2012年12月18日
[50]第29回産経国際書展文部科学大臣賞 竹増陽子(62)2月生まれ
前衛書に惹かれ18年
第29回産経国際書展で文部科学大臣賞に輝いた前衛書作品のタイトルはルビ「蕊(しべ)」。花のオシベ、メシベのシベだ。昨年の東日本大震災で多くの命が失われ、悲しみは癒えない。オシベの花粉をメシベが受粉し種となる、その力強く生命の連鎖が繰り返される様を復興への祈りを込めて表現した。女流書家らしく、大胆な筆使いのなかに優しさが同居する。
描いていたイメージ通りの作品にするのに試行錯誤の連続だった。裏話を一つ挙げれば、「作品の墨の滲(にじ)みは、気温の低い冬しか出せない」。

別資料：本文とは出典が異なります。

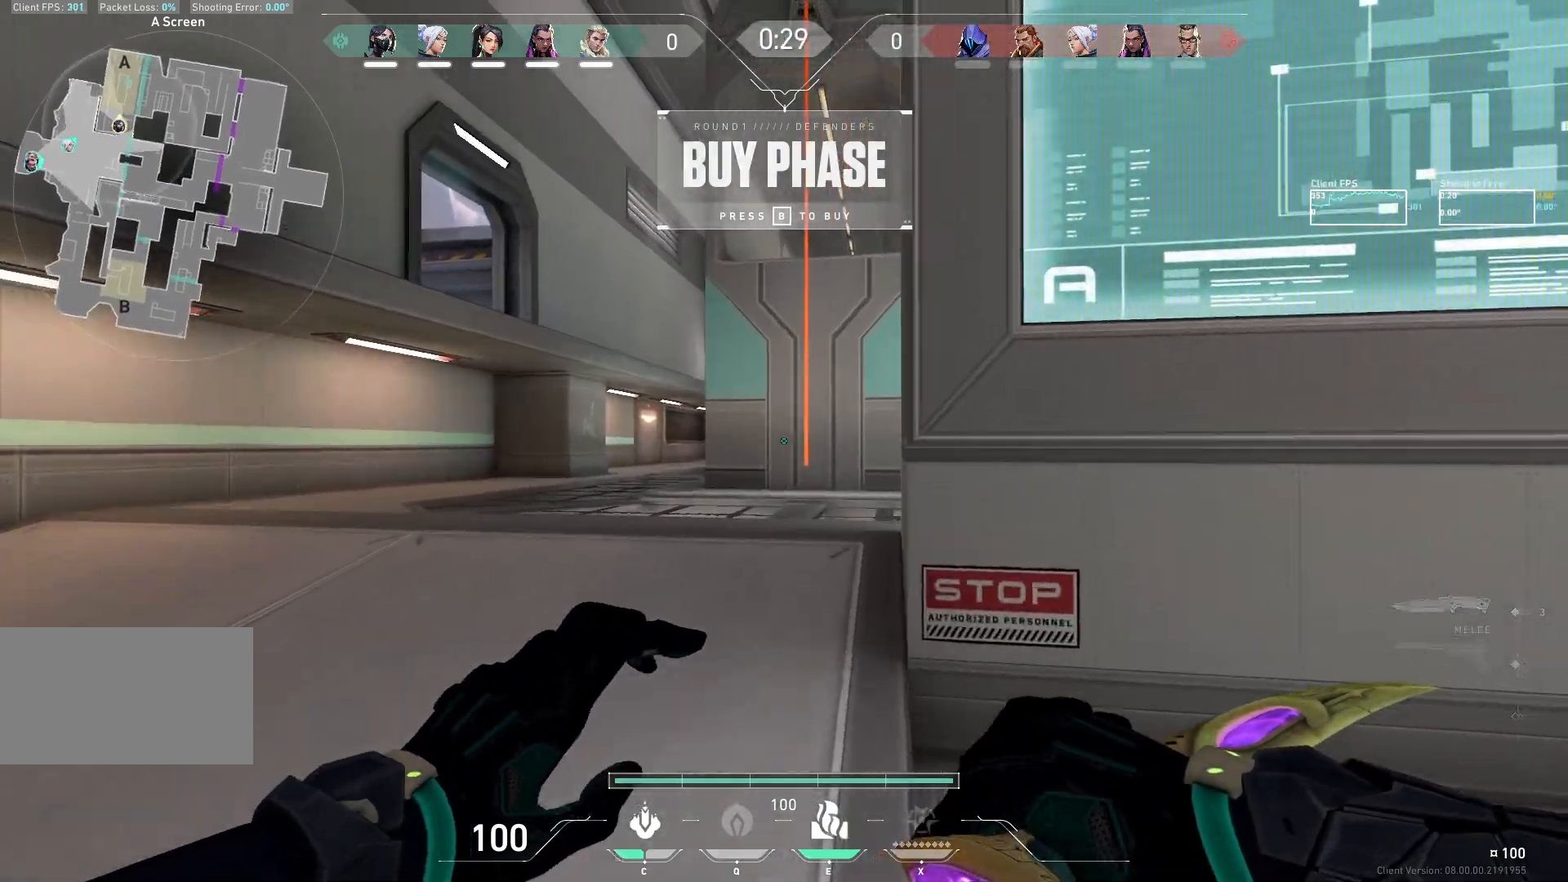
{"keys": ["d", "w"], "mouse": [], "events": [[150, "a", "down"], [350, "a", "up"], [450, "d", "down"]]}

書との出会いは、平成6年に広島市の自宅近くにあった舟木(ふなき)江花(こうか)氏の教室に通い出したのがきっかけだった。見たもの、感じたもののイメージを墨の濃淡などで表現する「墨(ぼく)象(しょう)」の世界を知り、無限大の可能性に惹かれた。その後、本部の世(せ)木田(きだ)江山(こうざん)氏にも直接指導を仰ぎ、2010年の国民文化祭で奨励賞、2005年、2012年の広島県展で優秀賞などを受賞している。